What does the 50 percent-plus-one vote dictate to politicians?
That politicians with harsh and extreme rhetoric will have a lesser chance of succeeding.
Those open to dialogue and consensus will have a higher chance. There is no homogeneous 50 percent in Turkey, which means that you have different ideologies, ethnicities and practices of faith. You need to appeal to all of that.
The voter is becoming the real boss. Even small electoral groups can have a big impact on the political process. Voters will dictate politics from now on. The voter now has a more influential position.
It is a brand-new process for all political actors in Turkey. But the president has a tremendous advantage in observing electoral behavior and taking a position accordingly.
He will be the fastest to adapt to the new system.
It seems foreign policy is increasingly becoming an issue of domestic policy.
The AKP’s foreign policy successes were among the four or five top factors that led the electorate to vote in favor of the 2010 referendum. The AKP’s efforts to explain what it was doing in terms of foreign policy brought about a positive result in terms of voting behavior. The good relations the AKP forged with the EU gained the appreciation of the voter.
What is the current situation in terms of foreign policy and relations with the EU?

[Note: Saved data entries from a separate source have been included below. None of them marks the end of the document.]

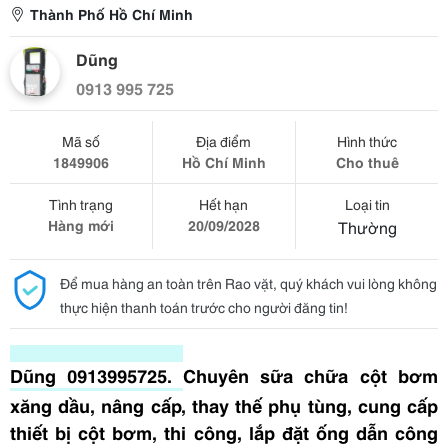
Thành Phố Hồ Chí Minh
Dũng
0913 995 725
Mã số
Địa điểm
Hình thức
1849906
Hồ Chí Minh
Cho thuê
Tình trạng
Hết hạn
Loại tin
Hàng mới
20/09/2028
Thường
Để mua hàng an toàn trên Rao vặt, quý khách vui lòng không
thực hiện thanh toán trước cho người đăng tin!
Dũng 0913995725.
Chuyên sữa chữa cột bơm
xăng dầu, nâng cấp, thay thế phụ tùng, cung cấp
thiết bị cột bơm, thi công, lắp đặt ống dẫn công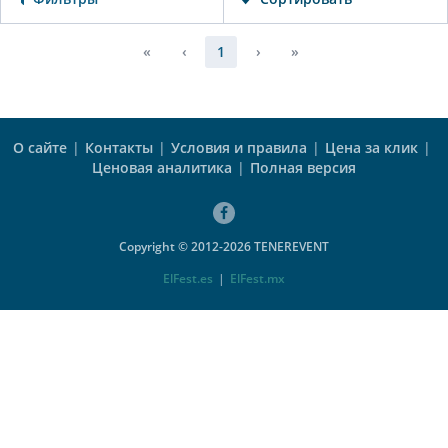
«
‹
1
›
»
О сайте
|
Контакты
|
Условия и правила
|
Цена за клик
|
Ценовая аналитика
|
Полная версия
Copyright © 2012-2026 TENEREVENT
ElFest.es
|
ElFest.mx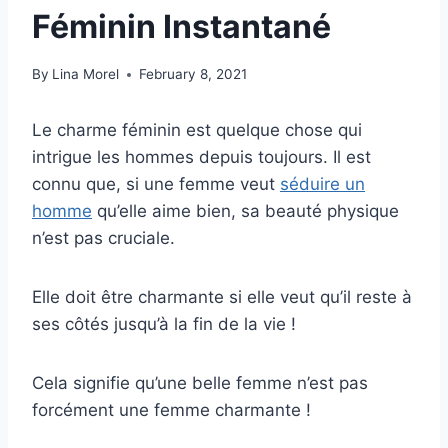
Féminin Instantané
By
Lina Morel
February 8, 2021
Le charme féminin est quelque chose qui
intrigue les hommes depuis toujours. Il est
connu que, si une femme veut
séduire un
homme
qu’elle aime bien, sa beauté physique
n’est pas cruciale.
Elle doit être charmante si elle veut qu’il reste à
ses côtés jusqu’à la fin de la vie !
Cela signifie qu’une belle femme n’est pas
forcément une femme charmante !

While the support for the EU has declined to less than 40 percent, there is another group in the electorate which are sensitive to the integration with the world and find relations with the EU important. So as this group has become very influential in the system, that requires a vote of 50 percent plus one, which means we cannot say the AKP will not be affected if it were to take a step that would break the process with the EU. One of the reasons why there was not a higher percentage of “yes” votes was also the stance on foreign policy. That’s why I don’t think this style will continue.
The bloc I have been talking about wants the continuation of relations with the EU and is against a breakup with the EU. They have Western values, and they don’t want a breakup with the West.
Who is İbrahim Uslu?
Born in 1966, İbrahim Uslu studied in public administration at Istanbul University’s Political Science Faculty between 1983 and 1987 before conducting a master’s at the same school from 1988 to 1991.
He received a doctorate focusing on social policies from Istanbul University in 1999.
Four the next four years, he served as a faculty member at the university while also working for a communication consultancy company, Bersay İletişim Danışmanlığı, between 2003 and 2004.
Since 2004, Uslu has been the general manager of the Ankara Social Research Center (ANAR).